Known as the Lizards on the Loose Challenge, Stroud developed this outreach program with researchers from the Fairchild Tropical Botanic Garden and University of Rhode Island. It is part of The Fairchild Challenge, a nationally recognized, K-12 environmental education program.

Now in its fourth year, Lizards on the Loose has resulted in more than 1,500 lizard surveys being conducted by more than 1,000 students from public and private schools throughout Miami-Dade, Broward and Monroe counties.
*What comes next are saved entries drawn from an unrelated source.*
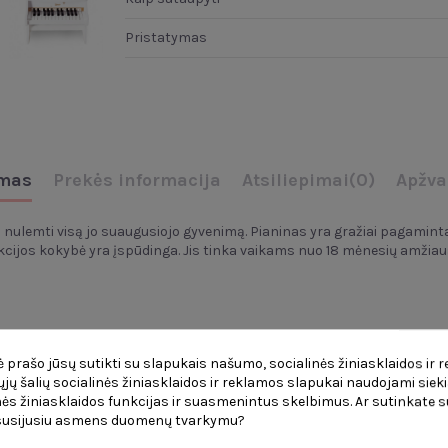
Pristatymas
mas
Prekės informacija
Atsiliepimai
(0)
Apžva
ali nulemti visą jo suaugusiojo gyvenimą. Pianinas yra gražiai pagamint
kcijos kokybė yra įspūdinga. Jis tinka vaikams nuo 18 mėnesių amžiau
ninkas labiau norės pradėti mokytis,
 prašo jūsų sutikti su slapukais našumo, socialinės žiniasklaidos ir 
muisi
per sąlytį su muzika.
čiųjų šalių socialinės žiniasklaidos ir reklamos slapukai naudojami sieki
ės žiniasklaidos funkcijas ir suasmenintus skelbimus. Ar sutinkate su
 susijusiu asmens duomenų tvarkymu?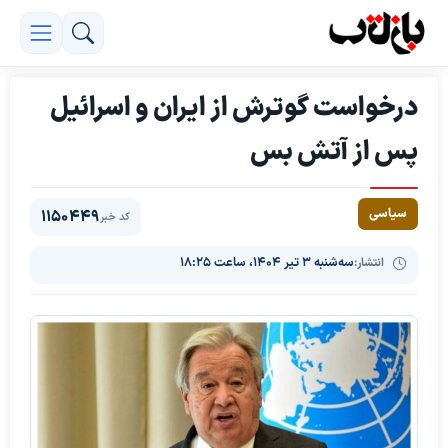
درخواست گوترش از ایران و اسرائیل
پس از آتش بس
سیاسی
1150449
کد خبر
انتشار:
سه‌شنبه ۳ تیر ۱۴۰۴، ساعت ۱۸:۲۵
Students analyze and present their results in a video as part of the challenge.

“I hope their participation in this project fuels their curiosity in the natural world, and I hope they realize science can be conducted anywhere and with very simple equipment,” Stroud said. “A greater understanding of ecology, even if it doesn’t lead students into the sciences as a career, can positively impact future conservation efforts.”

Terri Ortiz, a sixth grade science teacher at Palmetto Middle School, has participated in the challenge every year since its inception. It provides new opportunities to engage her students in science beyond the classroom walls. For some middle schoolers, it’s the first time they are being exposed to South Florida’s rich and diverse population of reptiles.

South Florida is home to a variety of anole lizards, an abundant and charismatic type of lizard. There is only one native anole species found in Florida, the American anole or green anole, while all others come from the Caribbean. This means many lizards are meeting each other here for the very first time.

According to Stroud, novel situations like these are rare in nature, and the large diversity of non-native species provides a unique opportunity to understand how communities form and how they live together.

Looking to the future, Stroud hopes to expand Lizards on the Loose into a citizen science program in which students and families will be trained to record observation-based surveys of lizards.